When a complete frame is received, it is sent to the target of the co-routine, which may process it at will. After executing send, the co-routine breaks out of the inner loop and suspends waiting for a new header in the outer loop.

The @coroutine decorator is a simple utility required for Python co-routines:

def coroutine(func):
    def start(*args,**kwargs):
        cr = func(*args,**kwargs)
        cr.next()
        return cr
    return start

This is needed to bring a co-routine to its first yield and suspend there. You can just use this decorator without worrying about the details, until you become more comfortable with the concept to understand the exact inner workings described in PEP 342.

To test this co-routine implementation we also need a simple "sink" co-routine (using Dave Beazley's terminology from his presentation).

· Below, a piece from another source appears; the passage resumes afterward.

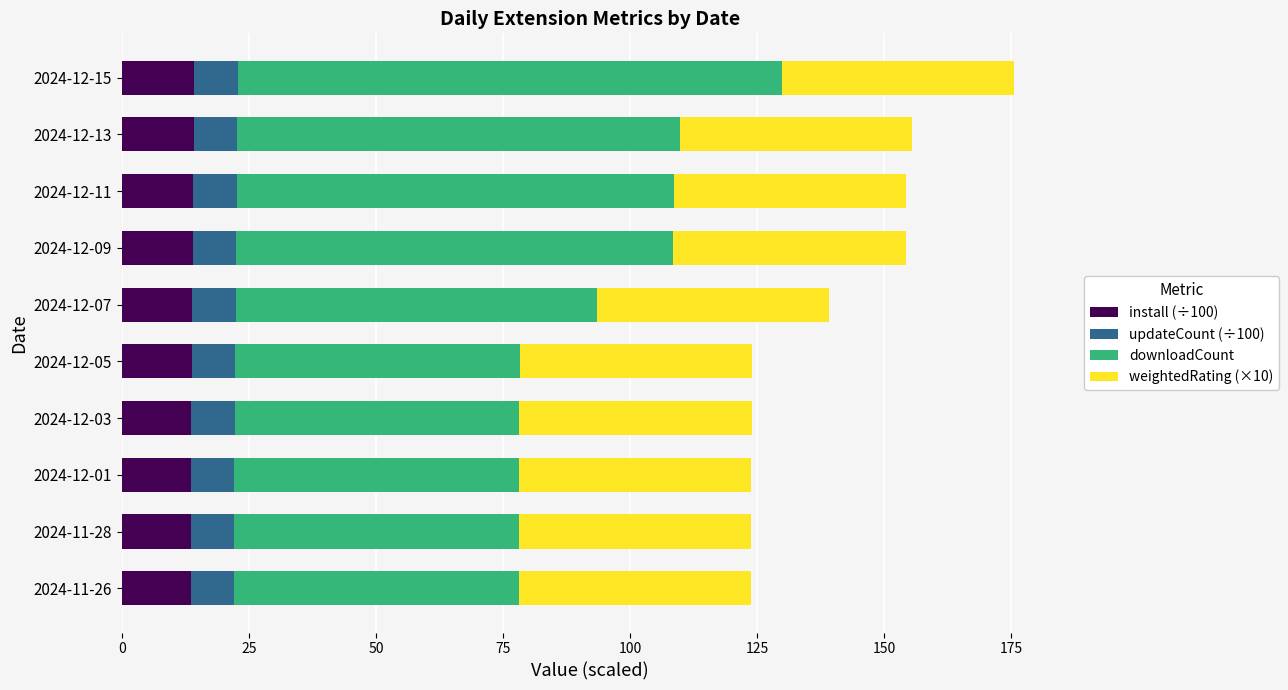

The install (÷100) series shows 4.8 at 2024-12-09. True or false?

False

This will be the receiver of the send calls made by our co-routine:

@coroutine
def frame_receiver():
    """ A simple co-routine "sink" for receiving
        full frames.
    """
    while True:
        frame = (yield)
        print 'Got frame:', frame.encode('hex')

bytes = ''.join(chr(b) for b in
            [0x70, 0x24,
             0x61, 0x99, 0xAF, 0xD1, 0x62,
             0x56, 0x62,
             0x61, 0xAB, 0xAB, 0x14, 0x62,
             0x7
            ])

unwrapper = unwrap_protocol(
                target=frame_receiver())

for byte in bytes:
    unwrapper.send(byte)

Prints:

Got frame: 99afd1
Got frame: ab14

Conclusion

I'll repeat the quote from the beginning of the article:

Co-routines are to state machines what recursion is to stacks

Recursion helps process nested data structures without employing explicit stacks.

Similarly, co-routines help solve problems involving state, without using explicit state machines. The resulting code is not centered on the states, but rather on the logic of the tasks, which makes it much simpler to understand.

Co-routines are a useful tool to have in one's toolbox. It is worthwhile to spend some time getting acquainted with them.

[1]Such a state machine is called a Mealy machine - it generates output based on the current state and input. Most state machines implemented in software are of this type.
[2]For Python there's also PEP 342 - but I recommend going over it only after you've read Dave's tutorial.
[3]Technically, a co-routine is created once by calling it. Then, we have a "co-routine object" on which we can execute send methods, passing the arguments to yield via send. This is how co-routines are implemented in Python. It might look different in another language, but the concept stays the same.